What is expected: Report every line of the records below that includes the string "many".

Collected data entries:
.....

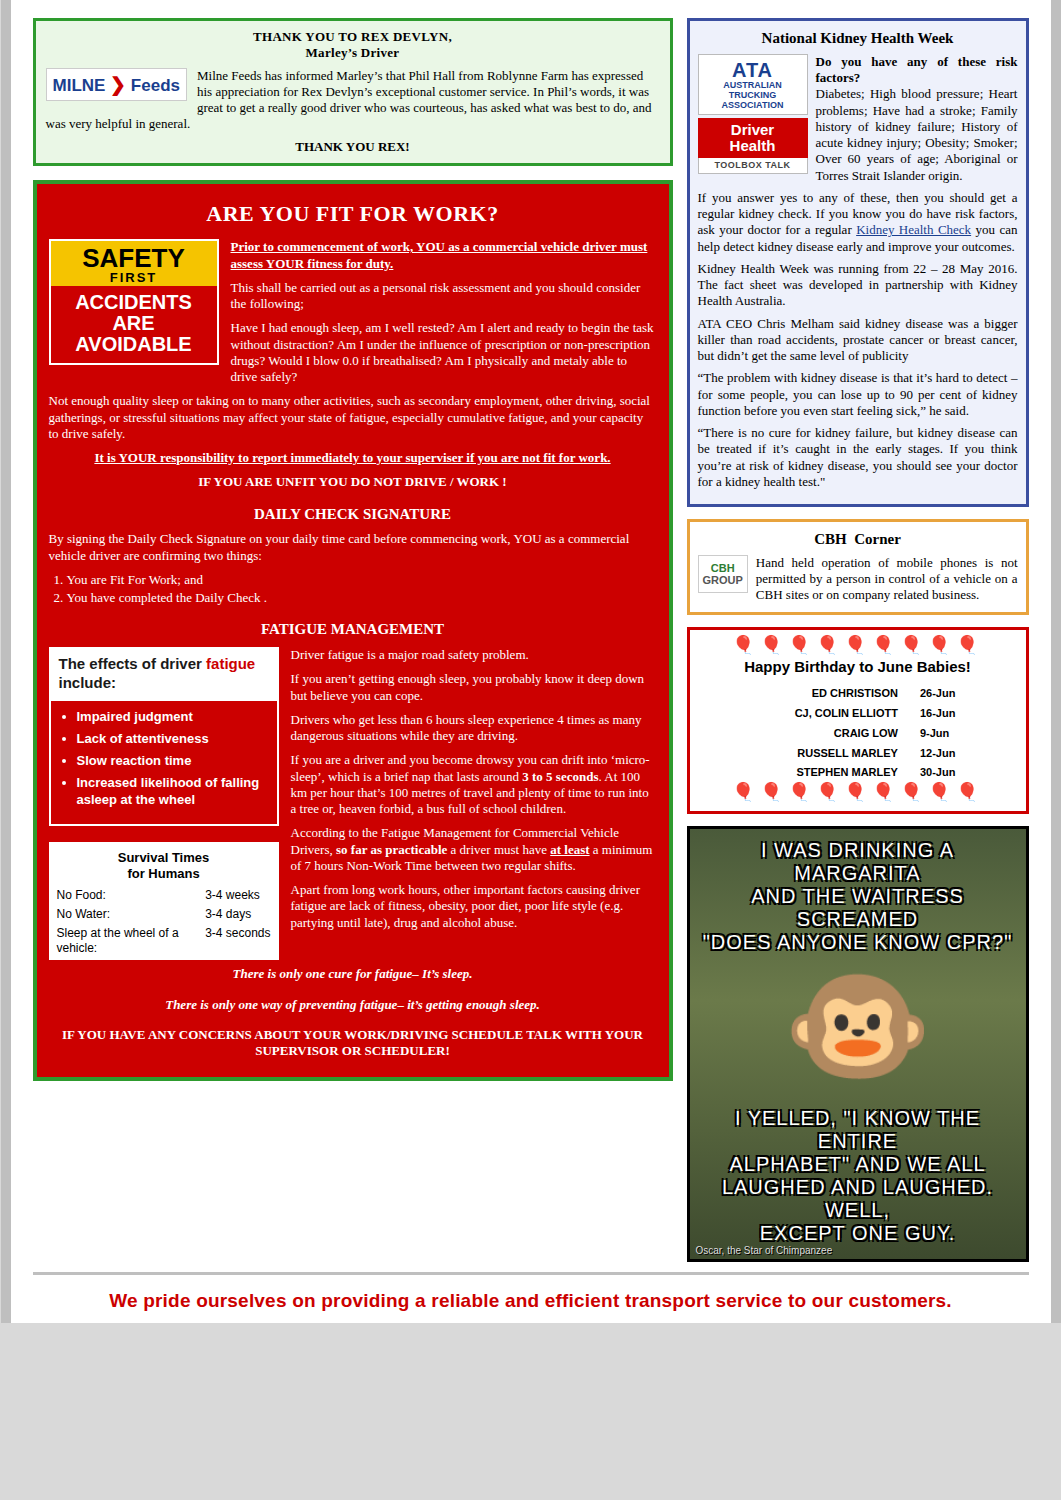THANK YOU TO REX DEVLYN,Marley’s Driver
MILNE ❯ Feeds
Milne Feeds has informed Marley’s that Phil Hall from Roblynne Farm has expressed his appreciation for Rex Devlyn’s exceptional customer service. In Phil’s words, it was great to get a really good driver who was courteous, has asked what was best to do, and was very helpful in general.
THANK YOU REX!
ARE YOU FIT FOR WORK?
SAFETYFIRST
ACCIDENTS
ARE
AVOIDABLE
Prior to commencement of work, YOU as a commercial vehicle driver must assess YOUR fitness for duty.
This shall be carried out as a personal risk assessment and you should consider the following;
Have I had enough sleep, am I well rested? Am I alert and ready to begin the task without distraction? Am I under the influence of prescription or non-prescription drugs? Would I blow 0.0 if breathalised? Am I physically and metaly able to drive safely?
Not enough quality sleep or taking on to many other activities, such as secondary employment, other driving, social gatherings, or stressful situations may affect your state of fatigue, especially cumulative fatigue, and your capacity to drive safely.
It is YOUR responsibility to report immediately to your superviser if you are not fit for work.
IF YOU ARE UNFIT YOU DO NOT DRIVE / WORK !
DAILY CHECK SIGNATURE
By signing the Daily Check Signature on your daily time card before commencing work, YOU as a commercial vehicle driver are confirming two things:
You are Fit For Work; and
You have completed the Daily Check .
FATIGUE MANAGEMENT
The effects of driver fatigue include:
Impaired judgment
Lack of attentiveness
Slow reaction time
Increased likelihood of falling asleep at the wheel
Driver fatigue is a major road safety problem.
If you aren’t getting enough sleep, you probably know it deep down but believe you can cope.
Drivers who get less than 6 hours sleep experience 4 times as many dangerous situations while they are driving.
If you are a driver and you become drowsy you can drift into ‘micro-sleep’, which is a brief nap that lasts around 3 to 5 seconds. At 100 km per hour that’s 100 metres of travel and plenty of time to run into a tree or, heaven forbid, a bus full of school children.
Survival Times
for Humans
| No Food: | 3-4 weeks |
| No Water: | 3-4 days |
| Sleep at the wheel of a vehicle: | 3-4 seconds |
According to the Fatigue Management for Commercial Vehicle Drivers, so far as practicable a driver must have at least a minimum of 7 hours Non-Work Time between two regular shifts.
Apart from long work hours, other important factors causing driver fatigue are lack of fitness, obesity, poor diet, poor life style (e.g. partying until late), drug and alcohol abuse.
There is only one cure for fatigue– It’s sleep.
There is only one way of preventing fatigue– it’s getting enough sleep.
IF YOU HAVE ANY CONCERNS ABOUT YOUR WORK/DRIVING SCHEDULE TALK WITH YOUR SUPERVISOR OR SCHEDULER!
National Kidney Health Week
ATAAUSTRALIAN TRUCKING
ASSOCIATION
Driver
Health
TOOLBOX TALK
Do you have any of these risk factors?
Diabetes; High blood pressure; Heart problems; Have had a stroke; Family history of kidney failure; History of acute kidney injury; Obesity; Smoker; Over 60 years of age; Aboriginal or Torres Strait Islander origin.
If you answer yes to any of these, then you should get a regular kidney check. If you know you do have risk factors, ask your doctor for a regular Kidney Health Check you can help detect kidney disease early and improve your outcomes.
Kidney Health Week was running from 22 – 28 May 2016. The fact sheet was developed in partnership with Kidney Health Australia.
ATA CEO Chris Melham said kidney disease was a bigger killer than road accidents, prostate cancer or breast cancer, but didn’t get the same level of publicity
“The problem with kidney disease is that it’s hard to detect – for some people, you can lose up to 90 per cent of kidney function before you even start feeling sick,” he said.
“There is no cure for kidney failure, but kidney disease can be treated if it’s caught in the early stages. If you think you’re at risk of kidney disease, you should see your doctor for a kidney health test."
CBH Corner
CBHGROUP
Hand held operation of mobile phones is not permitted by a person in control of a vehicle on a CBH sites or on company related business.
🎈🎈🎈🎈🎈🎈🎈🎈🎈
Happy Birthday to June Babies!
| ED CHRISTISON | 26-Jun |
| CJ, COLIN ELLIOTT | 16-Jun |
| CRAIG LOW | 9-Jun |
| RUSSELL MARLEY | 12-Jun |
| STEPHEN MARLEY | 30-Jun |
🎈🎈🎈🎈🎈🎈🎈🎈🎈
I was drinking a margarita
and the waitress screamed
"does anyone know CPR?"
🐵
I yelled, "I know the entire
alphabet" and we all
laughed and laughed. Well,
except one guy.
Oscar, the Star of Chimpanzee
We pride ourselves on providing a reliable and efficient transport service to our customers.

.....

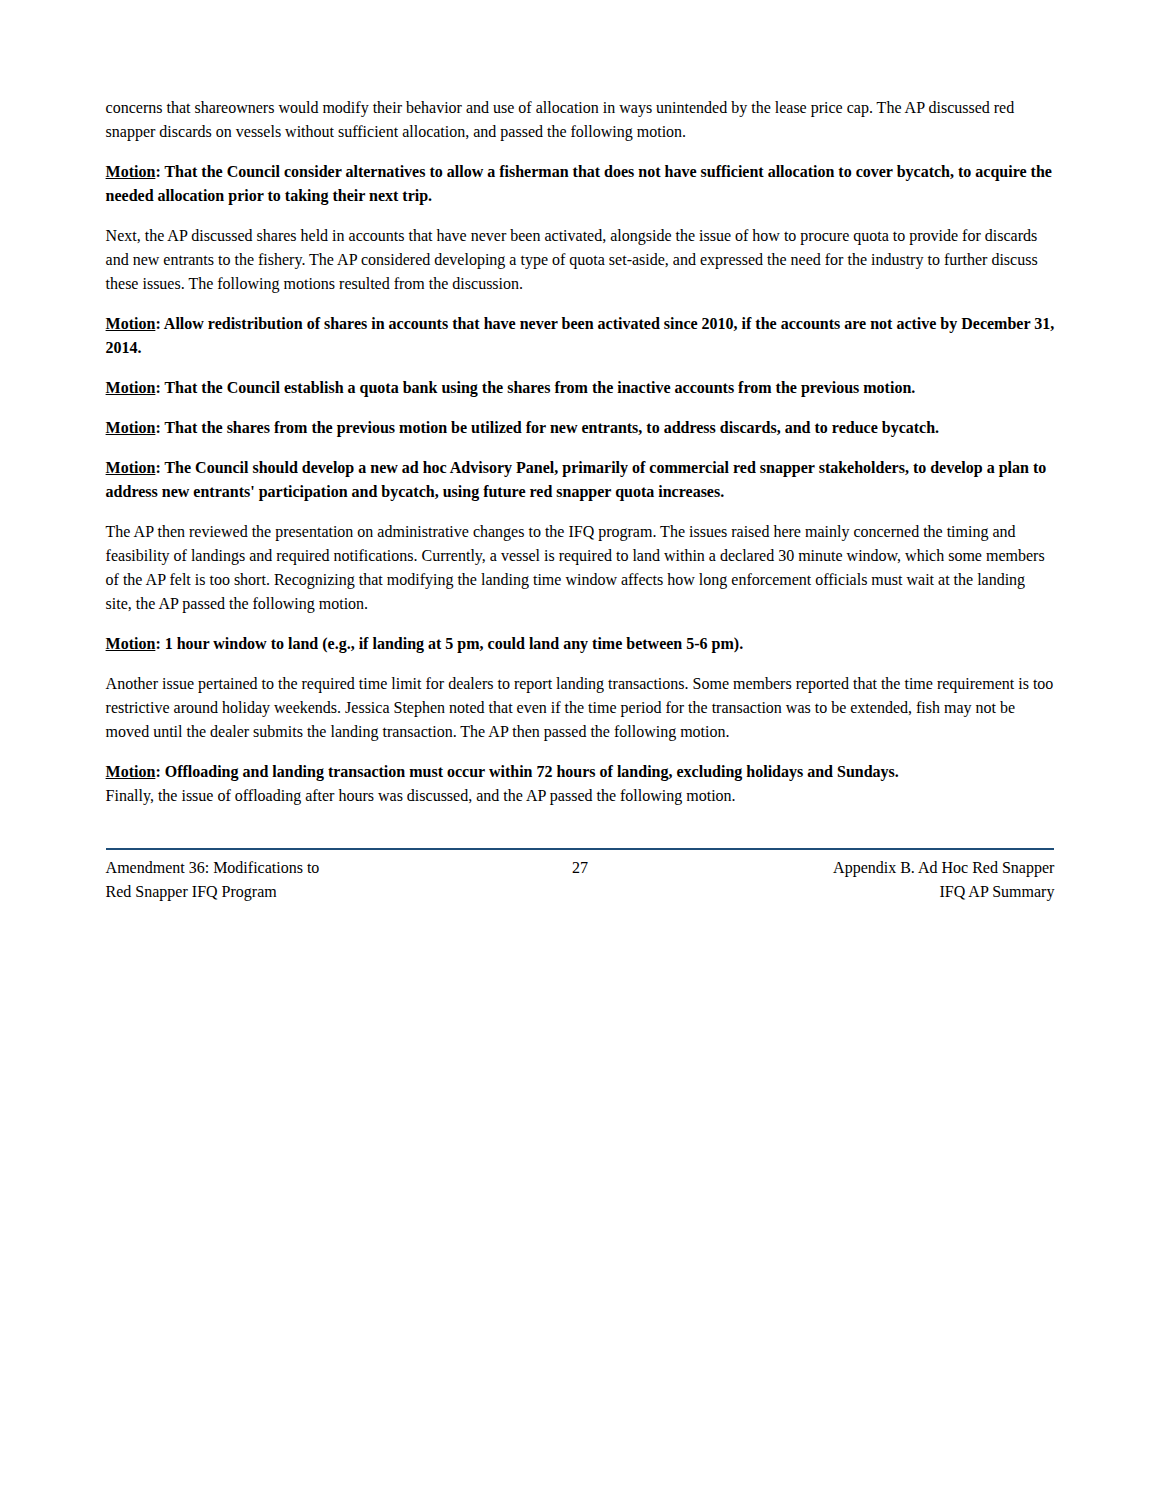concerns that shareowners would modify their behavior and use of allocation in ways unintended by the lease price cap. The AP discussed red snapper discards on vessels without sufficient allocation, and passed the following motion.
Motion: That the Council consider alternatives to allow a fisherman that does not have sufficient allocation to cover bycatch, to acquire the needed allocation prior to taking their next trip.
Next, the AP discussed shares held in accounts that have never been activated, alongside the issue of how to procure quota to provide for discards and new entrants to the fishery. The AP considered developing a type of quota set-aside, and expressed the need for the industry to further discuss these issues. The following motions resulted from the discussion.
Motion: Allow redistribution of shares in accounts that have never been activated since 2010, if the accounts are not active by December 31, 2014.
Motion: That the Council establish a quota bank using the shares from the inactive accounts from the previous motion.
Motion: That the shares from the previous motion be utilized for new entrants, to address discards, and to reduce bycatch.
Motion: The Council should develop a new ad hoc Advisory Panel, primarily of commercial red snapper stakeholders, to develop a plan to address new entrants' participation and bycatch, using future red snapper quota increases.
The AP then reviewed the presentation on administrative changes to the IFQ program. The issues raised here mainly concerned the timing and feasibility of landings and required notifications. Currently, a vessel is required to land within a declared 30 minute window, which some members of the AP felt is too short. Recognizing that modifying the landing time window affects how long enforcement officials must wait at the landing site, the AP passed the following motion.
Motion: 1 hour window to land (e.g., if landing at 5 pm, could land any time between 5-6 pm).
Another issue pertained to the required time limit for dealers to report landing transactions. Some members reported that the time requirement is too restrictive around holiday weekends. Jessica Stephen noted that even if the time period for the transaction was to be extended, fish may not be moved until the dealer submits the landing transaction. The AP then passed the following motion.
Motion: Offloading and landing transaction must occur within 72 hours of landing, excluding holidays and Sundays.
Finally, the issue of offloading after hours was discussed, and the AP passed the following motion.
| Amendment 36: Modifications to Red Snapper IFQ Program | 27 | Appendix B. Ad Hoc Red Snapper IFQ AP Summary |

.....

Task solution:
Not enough quality sleep or taking on to many other activities, such as secondary employment, other driving, social gatherings, or stressful situations may affect your state of fatigue, especially cumulative fatigue, and your capacity to drive safely.
Drivers who get less than 6 hours sleep experience 4 times as many dangerous situations while they are driving.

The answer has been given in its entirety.